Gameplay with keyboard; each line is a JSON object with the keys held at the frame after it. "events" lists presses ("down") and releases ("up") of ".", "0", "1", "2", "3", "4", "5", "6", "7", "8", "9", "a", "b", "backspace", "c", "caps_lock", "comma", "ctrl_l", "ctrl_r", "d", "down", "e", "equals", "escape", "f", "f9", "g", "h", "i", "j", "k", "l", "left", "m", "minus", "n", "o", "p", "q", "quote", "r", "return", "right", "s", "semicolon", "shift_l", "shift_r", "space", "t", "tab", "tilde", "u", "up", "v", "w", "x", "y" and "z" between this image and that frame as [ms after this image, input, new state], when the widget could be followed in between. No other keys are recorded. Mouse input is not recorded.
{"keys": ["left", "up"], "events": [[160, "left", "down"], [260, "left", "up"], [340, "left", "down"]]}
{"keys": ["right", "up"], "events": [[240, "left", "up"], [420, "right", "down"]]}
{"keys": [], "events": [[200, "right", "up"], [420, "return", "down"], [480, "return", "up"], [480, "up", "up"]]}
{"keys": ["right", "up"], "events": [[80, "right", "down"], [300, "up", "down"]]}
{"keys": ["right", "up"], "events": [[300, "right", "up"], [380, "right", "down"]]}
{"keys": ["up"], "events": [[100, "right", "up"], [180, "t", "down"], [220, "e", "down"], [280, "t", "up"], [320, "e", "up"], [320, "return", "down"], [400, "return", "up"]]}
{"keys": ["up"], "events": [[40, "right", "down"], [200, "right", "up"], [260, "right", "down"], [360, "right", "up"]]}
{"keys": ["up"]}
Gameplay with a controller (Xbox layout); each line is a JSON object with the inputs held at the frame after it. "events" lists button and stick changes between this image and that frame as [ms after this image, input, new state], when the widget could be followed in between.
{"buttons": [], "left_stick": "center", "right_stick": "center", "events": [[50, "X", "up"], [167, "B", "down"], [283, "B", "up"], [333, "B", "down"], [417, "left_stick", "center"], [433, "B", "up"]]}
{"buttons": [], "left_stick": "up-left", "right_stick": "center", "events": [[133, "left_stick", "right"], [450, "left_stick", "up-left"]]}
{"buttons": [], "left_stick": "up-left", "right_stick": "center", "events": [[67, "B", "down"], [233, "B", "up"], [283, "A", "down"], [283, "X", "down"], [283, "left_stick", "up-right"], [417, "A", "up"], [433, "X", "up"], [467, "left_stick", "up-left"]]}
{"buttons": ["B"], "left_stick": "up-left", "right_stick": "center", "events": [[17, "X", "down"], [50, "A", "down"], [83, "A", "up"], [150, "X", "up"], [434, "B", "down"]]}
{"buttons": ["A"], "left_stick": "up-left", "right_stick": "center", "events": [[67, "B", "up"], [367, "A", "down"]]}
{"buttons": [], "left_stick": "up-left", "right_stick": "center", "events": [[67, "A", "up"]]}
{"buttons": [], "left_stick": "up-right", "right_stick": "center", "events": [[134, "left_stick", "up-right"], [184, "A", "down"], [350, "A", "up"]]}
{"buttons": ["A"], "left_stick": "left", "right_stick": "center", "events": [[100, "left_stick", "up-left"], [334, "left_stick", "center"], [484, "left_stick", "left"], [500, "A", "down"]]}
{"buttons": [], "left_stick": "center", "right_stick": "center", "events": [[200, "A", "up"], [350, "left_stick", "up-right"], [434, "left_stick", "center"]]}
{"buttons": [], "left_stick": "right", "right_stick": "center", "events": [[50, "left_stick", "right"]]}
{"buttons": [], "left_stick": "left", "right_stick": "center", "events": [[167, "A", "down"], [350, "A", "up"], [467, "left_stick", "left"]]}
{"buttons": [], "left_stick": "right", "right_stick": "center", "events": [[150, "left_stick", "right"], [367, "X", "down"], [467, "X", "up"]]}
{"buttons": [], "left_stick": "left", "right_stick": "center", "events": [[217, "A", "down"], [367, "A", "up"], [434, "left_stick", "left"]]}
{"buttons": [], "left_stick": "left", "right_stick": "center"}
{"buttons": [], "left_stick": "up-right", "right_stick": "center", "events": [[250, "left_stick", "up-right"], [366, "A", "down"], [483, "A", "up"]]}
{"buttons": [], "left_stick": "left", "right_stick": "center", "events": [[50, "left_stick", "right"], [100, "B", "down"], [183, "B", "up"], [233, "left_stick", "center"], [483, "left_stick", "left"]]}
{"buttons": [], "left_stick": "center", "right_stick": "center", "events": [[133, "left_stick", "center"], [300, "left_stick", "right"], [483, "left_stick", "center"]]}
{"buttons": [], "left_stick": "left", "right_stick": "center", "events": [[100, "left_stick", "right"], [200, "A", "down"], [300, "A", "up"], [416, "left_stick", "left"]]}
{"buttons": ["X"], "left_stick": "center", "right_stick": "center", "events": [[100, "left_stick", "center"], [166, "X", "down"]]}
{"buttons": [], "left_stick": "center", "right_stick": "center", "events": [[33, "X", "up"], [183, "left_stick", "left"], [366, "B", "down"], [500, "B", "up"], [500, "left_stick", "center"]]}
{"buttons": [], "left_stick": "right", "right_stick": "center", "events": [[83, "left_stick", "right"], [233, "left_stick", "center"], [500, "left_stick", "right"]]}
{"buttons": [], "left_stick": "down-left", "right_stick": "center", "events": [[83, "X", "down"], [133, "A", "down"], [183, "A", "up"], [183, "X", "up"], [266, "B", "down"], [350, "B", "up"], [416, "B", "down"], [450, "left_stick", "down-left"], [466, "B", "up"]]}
= = = = = = =
**Assignment**
Return the listing above in full, character for character.

**Answer for this exercise**
Gameplay with keyboard; each line is a JSON object with the keys held at the frame after it. "events" lists presses ("down") and releases ("up") of ".", "0", "1", "2", "3", "4", "5", "6", "7", "8", "9", "a", "b", "backspace", "c", "caps_lock", "comma", "ctrl_l", "ctrl_r", "d", "down", "e", "equals", "escape", "f", "f9", "g", "h", "i", "j", "k", "l", "left", "m", "minus", "n", "o", "p", "q", "quote", "r", "return", "right", "s", "semicolon", "shift_l", "shift_r", "space", "t", "tab", "tilde", "u", "up", "v", "w", "x", "y" and "z" between this image and that frame as [ms after this image, input, new state], when the widget could be followed in between. No other keys are recorded. Mouse input is not recorded.
{"keys": ["left", "up"], "events": [[160, "left", "down"], [260, "left", "up"], [340, "left", "down"]]}
{"keys": ["right", "up"], "events": [[240, "left", "up"], [420, "right", "down"]]}
{"keys": [], "events": [[200, "right", "up"], [420, "return", "down"], [480, "return", "up"], [480, "up", "up"]]}
{"keys": ["right", "up"], "events": [[80, "right", "down"], [300, "up", "down"]]}
{"keys": ["right", "up"], "events": [[300, "right", "up"], [380, "right", "down"]]}
{"keys": ["up"], "events": [[100, "right", "up"], [180, "t", "down"], [220, "e", "down"], [280, "t", "up"], [320, "e", "up"], [320, "return", "down"], [400, "return", "up"]]}
{"keys": ["up"], "events": [[40, "right", "down"], [200, "right", "up"], [260, "right", "down"], [360, "right", "up"]]}
{"keys": ["up"]}
Gameplay with a controller (Xbox layout); each line is a JSON object with the inputs held at the frame after it. "events" lists button and stick changes between this image and that frame as [ms after this image, input, new state], when the widget could be followed in between.
{"buttons": [], "left_stick": "center", "right_stick": "center", "events": [[50, "X", "up"], [167, "B", "down"], [283, "B", "up"], [333, "B", "down"], [417, "left_stick", "center"], [433, "B", "up"]]}
{"buttons": [], "left_stick": "up-left", "right_stick": "center", "events": [[133, "left_stick", "right"], [450, "left_stick", "up-left"]]}
{"buttons": [], "left_stick": "up-left", "right_stick": "center", "events": [[67, "B", "down"], [233, "B", "up"], [283, "A", "down"], [283, "X", "down"], [283, "left_stick", "up-right"], [417, "A", "up"], [433, "X", "up"], [467, "left_stick", "up-left"]]}
{"buttons": ["B"], "left_stick": "up-left", "right_stick": "center", "events": [[17, "X", "down"], [50, "A", "down"], [83, "A", "up"], [150, "X", "up"], [434, "B", "down"]]}
{"buttons": ["A"], "left_stick": "up-left", "right_stick": "center", "events": [[67, "B", "up"], [367, "A", "down"]]}
{"buttons": [], "left_stick": "up-left", "right_stick": "center", "events": [[67, "A", "up"]]}
{"buttons": [], "left_stick": "up-right", "right_stick": "center", "events": [[134, "left_stick", "up-right"], [184, "A", "down"], [350, "A", "up"]]}
{"buttons": ["A"], "left_stick": "left", "right_stick": "center", "events": [[100, "left_stick", "up-left"], [334, "left_stick", "center"], [484, "left_stick", "left"], [500, "A", "down"]]}
{"buttons": [], "left_stick": "center", "right_stick": "center", "events": [[200, "A", "up"], [350, "left_stick", "up-right"], [434, "left_stick", "center"]]}
{"buttons": [], "left_stick": "right", "right_stick": "center", "events": [[50, "left_stick", "right"]]}
{"buttons": [], "left_stick": "left", "right_stick": "center", "events": [[167, "A", "down"], [350, "A", "up"], [467, "left_stick", "left"]]}
{"buttons": [], "left_stick": "right", "right_stick": "center", "events": [[150, "left_stick", "right"], [367, "X", "down"], [467, "X", "up"]]}
{"buttons": [], "left_stick": "left", "right_stick": "center", "events": [[217, "A", "down"], [367, "A", "up"], [434, "left_stick", "left"]]}
{"buttons": [], "left_stick": "left", "right_stick": "center"}
{"buttons": [], "left_stick": "up-right", "right_stick": "center", "events": [[250, "left_stick", "up-right"], [366, "A", "down"], [483, "A", "up"]]}
{"buttons": [], "left_stick": "left", "right_stick": "center", "events": [[50, "left_stick", "right"], [100, "B", "down"], [183, "B", "up"], [233, "left_stick", "center"], [483, "left_stick", "left"]]}
{"buttons": [], "left_stick": "center", "right_stick": "center", "events": [[133, "left_stick", "center"], [300, "left_stick", "right"], [483, "left_stick", "center"]]}
{"buttons": [], "left_stick": "left", "right_stick": "center", "events": [[100, "left_stick", "right"], [200, "A", "down"], [300, "A", "up"], [416, "left_stick", "left"]]}
{"buttons": ["X"], "left_stick": "center", "right_stick": "center", "events": [[100, "left_stick", "center"], [166, "X", "down"]]}
{"buttons": [], "left_stick": "center", "right_stick": "center", "events": [[33, "X", "up"], [183, "left_stick", "left"], [366, "B", "down"], [500, "B", "up"], [500, "left_stick", "center"]]}
{"buttons": [], "left_stick": "right", "right_stick": "center", "events": [[83, "left_stick", "right"], [233, "left_stick", "center"], [500, "left_stick", "right"]]}
{"buttons": [], "left_stick": "down-left", "right_stick": "center", "events": [[83, "X", "down"], [133, "A", "down"], [183, "A", "up"], [183, "X", "up"], [266, "B", "down"], [350, "B", "up"], [416, "B", "down"], [450, "left_stick", "down-left"], [466, "B", "up"]]}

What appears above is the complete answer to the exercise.